● **Task to complete**:
Give the lines again exactly as they appear, from the first line of the listing through the line containing "8: (668, 172)", and omit every picture.

● **Data excerpts**:
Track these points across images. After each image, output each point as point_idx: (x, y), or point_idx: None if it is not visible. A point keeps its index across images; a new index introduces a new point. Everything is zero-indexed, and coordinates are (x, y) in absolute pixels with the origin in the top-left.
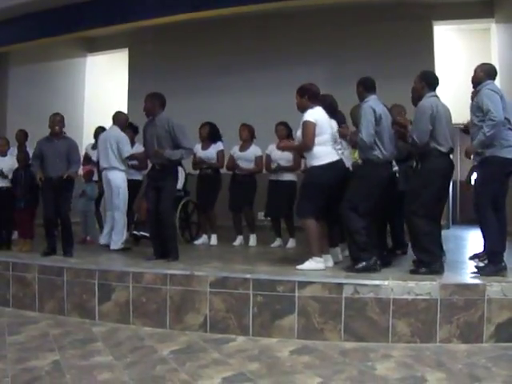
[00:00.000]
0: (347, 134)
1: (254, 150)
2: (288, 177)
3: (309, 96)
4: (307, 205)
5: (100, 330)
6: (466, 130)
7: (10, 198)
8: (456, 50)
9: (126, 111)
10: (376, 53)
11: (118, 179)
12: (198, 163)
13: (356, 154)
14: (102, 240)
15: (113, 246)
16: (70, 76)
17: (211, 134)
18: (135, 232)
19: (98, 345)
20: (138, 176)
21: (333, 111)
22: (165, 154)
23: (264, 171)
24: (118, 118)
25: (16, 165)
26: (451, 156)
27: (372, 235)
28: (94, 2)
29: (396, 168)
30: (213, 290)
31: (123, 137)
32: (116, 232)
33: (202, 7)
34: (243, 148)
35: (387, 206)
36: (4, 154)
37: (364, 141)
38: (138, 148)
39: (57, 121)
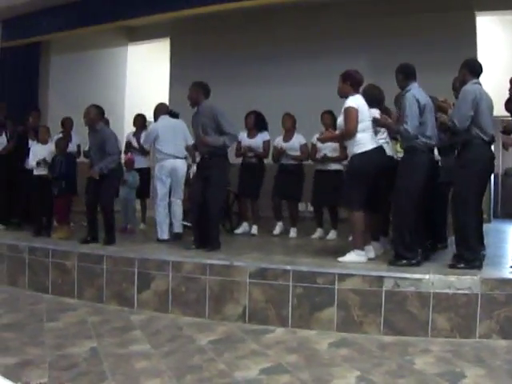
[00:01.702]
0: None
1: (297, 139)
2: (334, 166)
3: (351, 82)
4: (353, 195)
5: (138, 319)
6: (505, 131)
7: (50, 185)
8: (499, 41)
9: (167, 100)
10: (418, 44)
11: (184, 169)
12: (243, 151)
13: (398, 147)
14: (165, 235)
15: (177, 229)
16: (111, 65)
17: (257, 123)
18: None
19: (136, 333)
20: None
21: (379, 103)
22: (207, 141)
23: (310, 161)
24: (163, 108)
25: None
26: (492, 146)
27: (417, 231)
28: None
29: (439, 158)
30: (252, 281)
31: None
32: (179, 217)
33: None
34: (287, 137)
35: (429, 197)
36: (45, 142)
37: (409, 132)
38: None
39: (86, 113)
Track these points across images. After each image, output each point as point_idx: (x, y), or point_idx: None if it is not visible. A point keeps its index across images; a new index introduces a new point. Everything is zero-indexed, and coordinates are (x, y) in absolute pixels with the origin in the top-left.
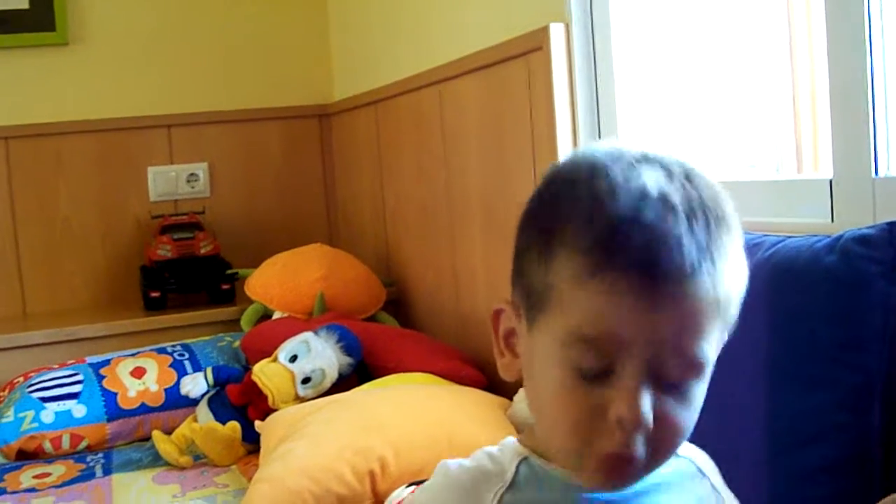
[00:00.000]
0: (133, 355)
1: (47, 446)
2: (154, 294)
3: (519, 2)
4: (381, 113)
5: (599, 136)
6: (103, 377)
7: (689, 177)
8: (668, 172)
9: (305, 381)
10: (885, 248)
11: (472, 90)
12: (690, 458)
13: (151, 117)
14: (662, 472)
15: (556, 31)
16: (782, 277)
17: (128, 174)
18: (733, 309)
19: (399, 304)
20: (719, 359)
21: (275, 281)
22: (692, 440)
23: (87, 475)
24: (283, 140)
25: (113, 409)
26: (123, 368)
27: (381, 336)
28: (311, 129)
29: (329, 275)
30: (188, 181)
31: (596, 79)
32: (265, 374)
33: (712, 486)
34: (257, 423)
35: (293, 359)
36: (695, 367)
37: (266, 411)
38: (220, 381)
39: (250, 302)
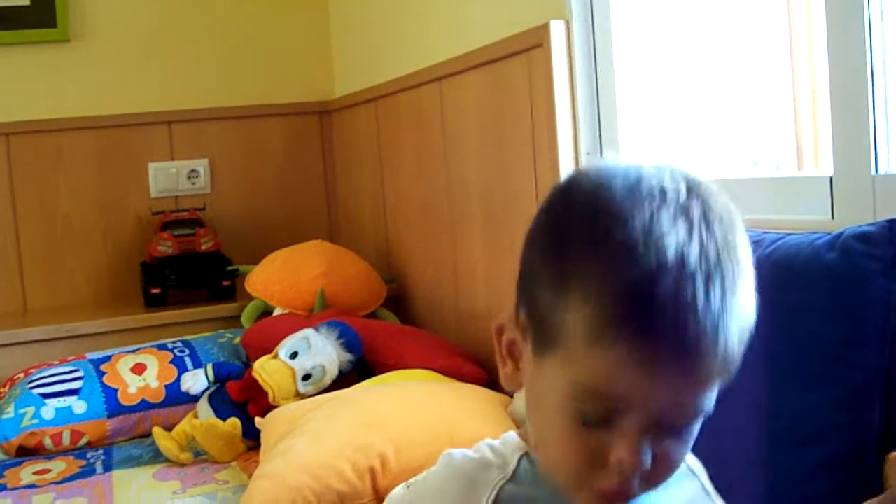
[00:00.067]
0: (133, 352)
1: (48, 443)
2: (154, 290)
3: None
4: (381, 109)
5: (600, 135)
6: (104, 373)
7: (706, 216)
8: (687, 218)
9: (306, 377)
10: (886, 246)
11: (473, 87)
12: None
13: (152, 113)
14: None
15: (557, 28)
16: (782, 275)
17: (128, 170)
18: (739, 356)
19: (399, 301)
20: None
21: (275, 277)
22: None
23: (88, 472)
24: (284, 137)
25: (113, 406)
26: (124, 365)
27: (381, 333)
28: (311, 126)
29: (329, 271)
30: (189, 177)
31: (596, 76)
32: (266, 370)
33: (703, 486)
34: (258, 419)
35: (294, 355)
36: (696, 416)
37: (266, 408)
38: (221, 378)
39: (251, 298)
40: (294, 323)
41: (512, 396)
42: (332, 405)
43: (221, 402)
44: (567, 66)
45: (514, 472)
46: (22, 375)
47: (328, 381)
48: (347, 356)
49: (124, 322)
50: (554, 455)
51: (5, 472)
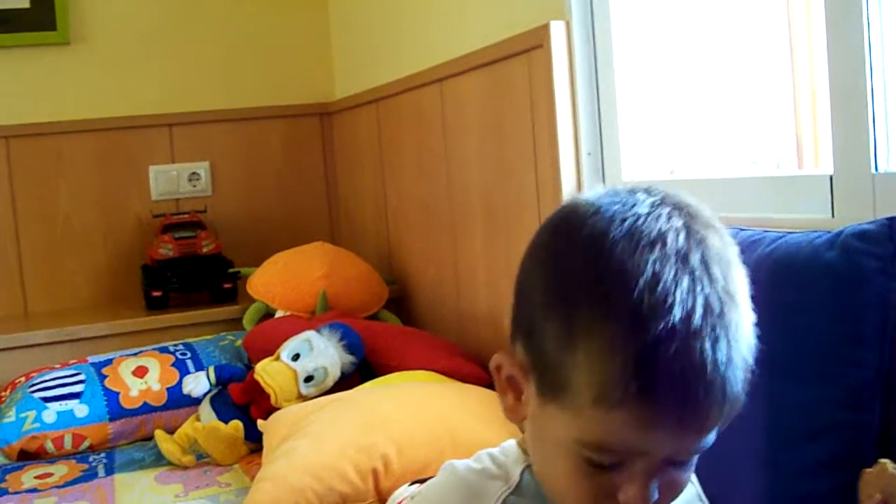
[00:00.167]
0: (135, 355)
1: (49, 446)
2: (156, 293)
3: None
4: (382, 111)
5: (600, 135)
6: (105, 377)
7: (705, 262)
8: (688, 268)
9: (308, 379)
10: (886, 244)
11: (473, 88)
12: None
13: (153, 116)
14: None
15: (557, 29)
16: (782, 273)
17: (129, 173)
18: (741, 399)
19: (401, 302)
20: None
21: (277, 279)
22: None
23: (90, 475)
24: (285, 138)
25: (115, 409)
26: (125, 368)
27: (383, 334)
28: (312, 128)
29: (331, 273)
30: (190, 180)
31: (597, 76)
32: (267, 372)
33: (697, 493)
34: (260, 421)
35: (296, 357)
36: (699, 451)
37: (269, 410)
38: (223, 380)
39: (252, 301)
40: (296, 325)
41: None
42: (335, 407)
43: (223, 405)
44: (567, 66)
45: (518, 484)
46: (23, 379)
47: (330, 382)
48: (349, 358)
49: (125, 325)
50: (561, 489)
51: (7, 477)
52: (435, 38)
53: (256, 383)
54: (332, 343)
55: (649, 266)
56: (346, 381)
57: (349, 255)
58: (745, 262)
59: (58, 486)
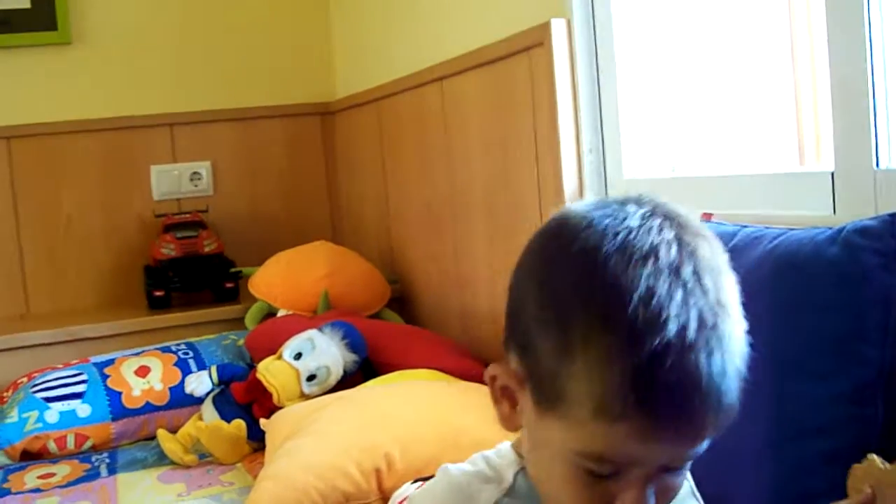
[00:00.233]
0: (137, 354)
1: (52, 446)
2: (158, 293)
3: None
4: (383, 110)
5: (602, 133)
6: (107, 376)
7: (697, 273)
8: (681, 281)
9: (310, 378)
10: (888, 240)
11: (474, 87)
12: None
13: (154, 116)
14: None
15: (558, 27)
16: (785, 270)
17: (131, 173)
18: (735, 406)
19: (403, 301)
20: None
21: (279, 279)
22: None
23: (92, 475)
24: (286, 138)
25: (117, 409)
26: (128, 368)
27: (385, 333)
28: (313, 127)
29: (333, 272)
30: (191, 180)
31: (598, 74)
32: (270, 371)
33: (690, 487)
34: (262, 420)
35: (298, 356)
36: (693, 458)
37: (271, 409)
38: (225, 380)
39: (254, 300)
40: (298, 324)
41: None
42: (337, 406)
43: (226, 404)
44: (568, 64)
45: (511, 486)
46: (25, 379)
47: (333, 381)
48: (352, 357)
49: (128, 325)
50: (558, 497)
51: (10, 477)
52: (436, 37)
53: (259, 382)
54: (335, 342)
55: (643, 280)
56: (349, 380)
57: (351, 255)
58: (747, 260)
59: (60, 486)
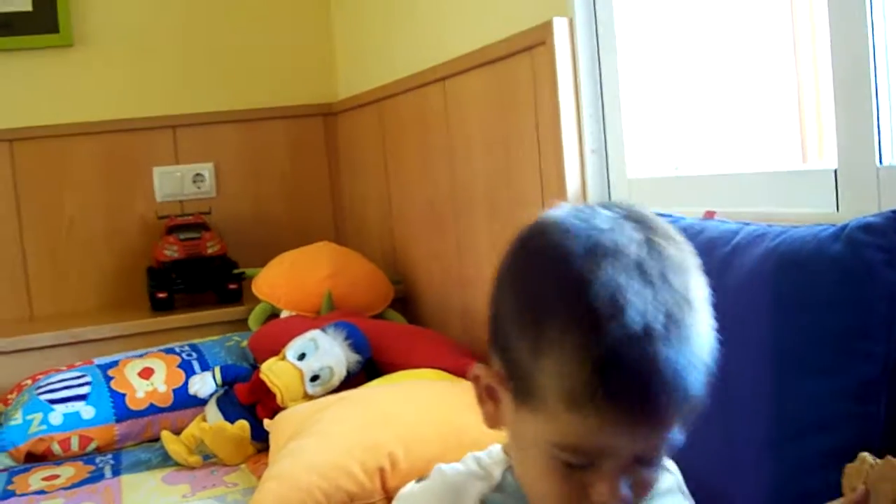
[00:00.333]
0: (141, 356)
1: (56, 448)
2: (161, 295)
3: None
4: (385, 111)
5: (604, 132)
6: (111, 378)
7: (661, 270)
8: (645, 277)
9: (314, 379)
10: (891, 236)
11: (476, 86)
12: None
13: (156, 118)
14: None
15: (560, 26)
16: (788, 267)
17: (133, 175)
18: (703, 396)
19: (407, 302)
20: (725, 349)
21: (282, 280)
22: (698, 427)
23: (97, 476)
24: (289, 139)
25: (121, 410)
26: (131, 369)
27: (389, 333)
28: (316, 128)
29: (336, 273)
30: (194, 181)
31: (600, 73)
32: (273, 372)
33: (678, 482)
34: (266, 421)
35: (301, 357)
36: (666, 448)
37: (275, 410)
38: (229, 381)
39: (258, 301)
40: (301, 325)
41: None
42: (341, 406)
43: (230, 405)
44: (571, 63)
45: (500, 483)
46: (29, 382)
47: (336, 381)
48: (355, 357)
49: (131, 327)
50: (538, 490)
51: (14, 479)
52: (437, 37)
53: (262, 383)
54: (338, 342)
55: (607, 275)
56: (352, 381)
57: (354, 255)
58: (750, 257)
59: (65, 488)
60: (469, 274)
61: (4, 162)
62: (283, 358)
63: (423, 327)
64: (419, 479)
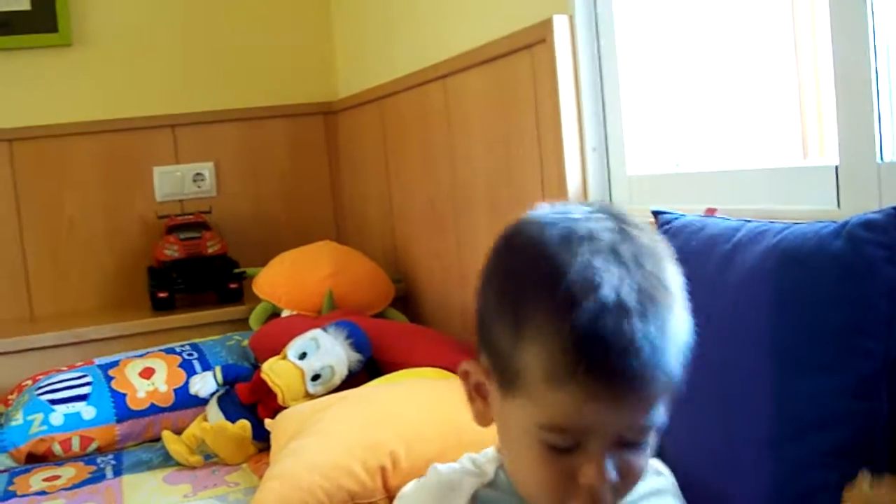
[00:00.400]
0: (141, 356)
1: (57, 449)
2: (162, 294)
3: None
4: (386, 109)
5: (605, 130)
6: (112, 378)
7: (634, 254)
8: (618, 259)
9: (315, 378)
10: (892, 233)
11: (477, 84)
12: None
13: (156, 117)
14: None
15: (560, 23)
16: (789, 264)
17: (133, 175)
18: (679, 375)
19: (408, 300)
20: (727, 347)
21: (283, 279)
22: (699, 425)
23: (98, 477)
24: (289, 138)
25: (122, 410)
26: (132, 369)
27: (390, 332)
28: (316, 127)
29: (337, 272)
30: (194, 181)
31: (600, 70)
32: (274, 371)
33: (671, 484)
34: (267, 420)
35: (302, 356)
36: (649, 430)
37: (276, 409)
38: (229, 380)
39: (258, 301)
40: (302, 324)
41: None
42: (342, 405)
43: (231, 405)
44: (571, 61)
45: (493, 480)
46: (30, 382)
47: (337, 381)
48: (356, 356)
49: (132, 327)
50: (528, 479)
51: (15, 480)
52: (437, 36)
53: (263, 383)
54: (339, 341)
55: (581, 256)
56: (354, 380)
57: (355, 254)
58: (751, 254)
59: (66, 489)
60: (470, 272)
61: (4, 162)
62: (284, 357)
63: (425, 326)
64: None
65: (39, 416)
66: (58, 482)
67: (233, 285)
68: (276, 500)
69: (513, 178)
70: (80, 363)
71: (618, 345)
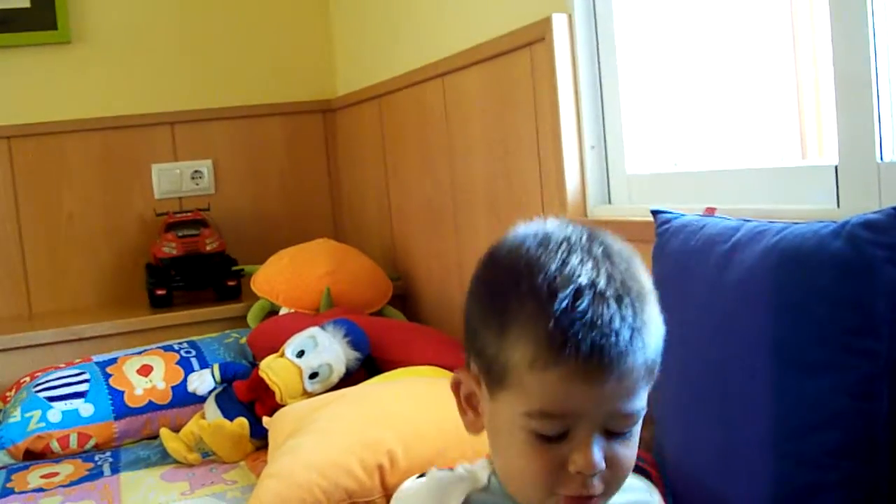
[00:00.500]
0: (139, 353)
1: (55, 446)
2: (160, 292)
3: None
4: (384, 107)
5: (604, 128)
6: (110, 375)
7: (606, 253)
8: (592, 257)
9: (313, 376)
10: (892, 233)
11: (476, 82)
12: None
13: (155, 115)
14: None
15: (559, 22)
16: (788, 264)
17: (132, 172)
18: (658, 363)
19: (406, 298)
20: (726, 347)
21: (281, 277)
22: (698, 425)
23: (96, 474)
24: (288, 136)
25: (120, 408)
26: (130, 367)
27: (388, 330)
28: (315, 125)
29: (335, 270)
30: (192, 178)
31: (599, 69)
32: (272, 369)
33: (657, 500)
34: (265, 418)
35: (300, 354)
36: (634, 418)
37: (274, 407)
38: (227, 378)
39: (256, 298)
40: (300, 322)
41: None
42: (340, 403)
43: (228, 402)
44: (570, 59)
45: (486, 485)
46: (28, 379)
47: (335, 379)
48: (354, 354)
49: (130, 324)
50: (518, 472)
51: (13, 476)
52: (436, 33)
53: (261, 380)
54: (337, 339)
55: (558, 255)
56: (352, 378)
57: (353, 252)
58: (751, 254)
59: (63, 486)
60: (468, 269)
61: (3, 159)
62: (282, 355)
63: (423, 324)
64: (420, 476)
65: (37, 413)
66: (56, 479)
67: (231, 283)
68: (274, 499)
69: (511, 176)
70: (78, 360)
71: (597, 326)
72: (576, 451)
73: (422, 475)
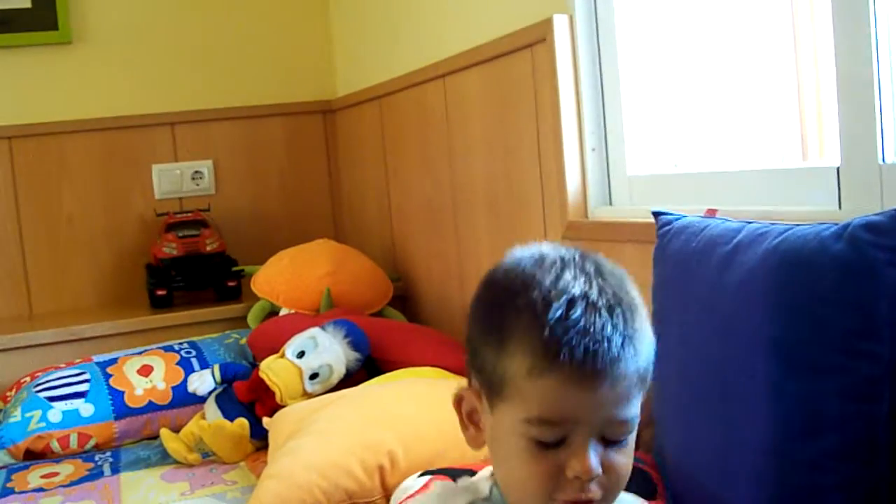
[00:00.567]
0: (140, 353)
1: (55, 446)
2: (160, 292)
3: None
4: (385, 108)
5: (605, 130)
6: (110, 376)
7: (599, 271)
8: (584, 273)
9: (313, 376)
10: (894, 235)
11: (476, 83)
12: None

● **Finished task**:
Track these points across images. After each image, output each point as point_idx: (x, y), or point_idx: None if it is not visible. A point keeps its index across images; a new index introduces a new point. Everything is zero-indexed, and coordinates are (x, y) in absolute pixels with the origin in the top-left.
[00:00.000]
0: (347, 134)
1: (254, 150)
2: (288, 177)
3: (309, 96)
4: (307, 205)
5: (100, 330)
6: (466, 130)
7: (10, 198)
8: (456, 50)
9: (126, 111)
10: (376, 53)
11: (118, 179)
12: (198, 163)
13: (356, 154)
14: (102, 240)
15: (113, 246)
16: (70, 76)
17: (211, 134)
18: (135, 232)
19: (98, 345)
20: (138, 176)
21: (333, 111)
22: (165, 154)
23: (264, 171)
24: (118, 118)
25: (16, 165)
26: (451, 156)
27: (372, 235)
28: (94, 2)
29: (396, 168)
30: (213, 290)
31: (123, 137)
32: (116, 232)
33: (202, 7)
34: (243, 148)
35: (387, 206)
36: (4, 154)
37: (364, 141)
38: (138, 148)
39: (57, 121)
[00:01.702]
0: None
1: (297, 139)
2: (334, 166)
3: (351, 82)
4: (353, 195)
5: (138, 319)
6: (505, 131)
7: (50, 185)
8: (499, 41)
9: (167, 100)
10: (418, 44)
11: (184, 169)
12: (243, 151)
13: (398, 147)
14: (165, 235)
15: (177, 229)
16: (111, 65)
17: (257, 123)
18: None
19: (136, 333)
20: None
21: (379, 103)
22: (207, 141)
23: (310, 161)
24: (163, 108)
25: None
26: (492, 146)
27: (417, 231)
28: None
29: (439, 158)
30: (252, 281)
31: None
32: (179, 217)
33: None
34: (287, 137)
35: (429, 197)
36: (45, 142)
37: (409, 132)
38: None
39: (86, 113)
Track these points across images. After each image, output each point as point_idx: (x, y), or point_idx: None if it is not visible. A point keeps its index across images; a new index introduces a new point. Everything is zero-indexed, and coordinates are (x, y) in absolute pixels with the origin in the top-left.
[00:00.000]
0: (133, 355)
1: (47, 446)
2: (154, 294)
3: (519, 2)
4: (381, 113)
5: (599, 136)
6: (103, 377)
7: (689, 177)
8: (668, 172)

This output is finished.